21. Le requérant soutient que la décision du préfet de la Haute-Garonne porte atteinte à son droit de ne pas être soumis à des traitements inhumains et dégradants contraires aux stipulations de l'article 3 de la convention européenne de sauvegarde des droits de l'homme et des libertés fondamentales et aux dispositions de l'article L. 721-4 du code de l'entrée et du séjour des étrangers et du droit d'asile. Toutefois, l'intéressé, qui invoque des violences subies à raison d'un différend familiale né il y a plus de trente ans, ne justifie pas de la réalité des risques auxquels il serait exposé en cas de retour dans son pays, alors qu'au demeurant l'Office français de protection des réfugiés et apatrides a rejeté sa demande d'admission au séjour au titre de l'asile. Dans ces conditions, le requérant n'est pas fondé à soutenir que la décision attaquée, qui fixe le pays de renvoi, méconnait les stipulations et dispositions précitées. Par suite, le moyen doit être écarté.

22. Il résulte de tout ce qui précède que M. D n'est pas fondé à demander l'annulation de l'arrêté du préfet de la Haute-Garonne en date du 28 septembre 2022.

Sur les conclusions à fin d'injonction sous d'astreinte :

23. Il résulte de ce qui précède que les conclusions relatives à l'injonction sous astreinte doivent être rejetées.
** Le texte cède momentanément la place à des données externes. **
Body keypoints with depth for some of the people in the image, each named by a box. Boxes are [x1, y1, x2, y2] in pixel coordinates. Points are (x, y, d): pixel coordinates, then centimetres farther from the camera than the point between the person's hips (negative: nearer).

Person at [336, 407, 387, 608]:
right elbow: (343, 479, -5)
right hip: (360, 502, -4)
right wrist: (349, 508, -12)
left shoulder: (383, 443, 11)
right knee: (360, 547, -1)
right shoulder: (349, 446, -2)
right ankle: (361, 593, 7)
Sur les conclusions relatives aux frais d'instance :

24. Les dispositions de l'article L. 761-1 du code de justice administrative font obstacle à ce que l'Etat, qui n'a pas la qualité de partie perdante, verse à Me Mercier la somme réclamée en application des dispositions combinées de l'article 37 de la loi du 10 juillet 1991 et de l'article L. 761-1 du code de justice administrative.

D E C I D E:

Article 1er : M. D est admise au bénéfice de l'aide juridictionnelle à titre provisoire.
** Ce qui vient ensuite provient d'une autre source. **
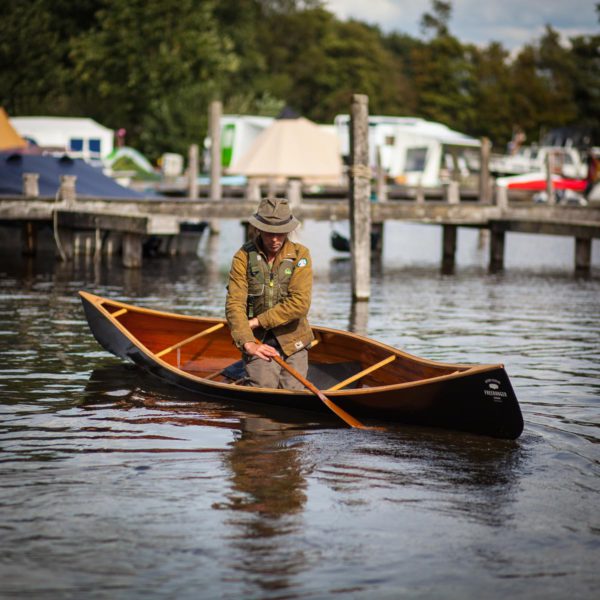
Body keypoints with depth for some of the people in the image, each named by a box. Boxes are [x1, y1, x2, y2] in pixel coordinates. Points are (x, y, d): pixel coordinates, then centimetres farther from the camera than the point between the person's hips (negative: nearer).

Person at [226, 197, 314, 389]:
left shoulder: (300, 254, -4)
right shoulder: (244, 256, -4)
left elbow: (299, 303, -14)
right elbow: (234, 304, -11)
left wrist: (258, 321, -15)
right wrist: (247, 342, -25)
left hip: (293, 341, 1)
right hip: (259, 341, -1)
Article 2 : Le surplus des conclusions de la requête est rejeté.

Article 3 : Le présent jugement sera notifié à M. A D, à Me Mercier et au préfet de la Haute-Garonne.

Rendu public par mise à disposition au greffe le 21 décembre 2022.

Le magistrat désigné,

F. B Le greffier,

M. E

La République mande et ordonne au préfet de la Haute-Garonne en ce qui le concerne ou à tous commissaires de justice à ce requis en ce qui concerne les voies de droit commun contre les parties privées, de pourvoir à l'exécution de la présente décision.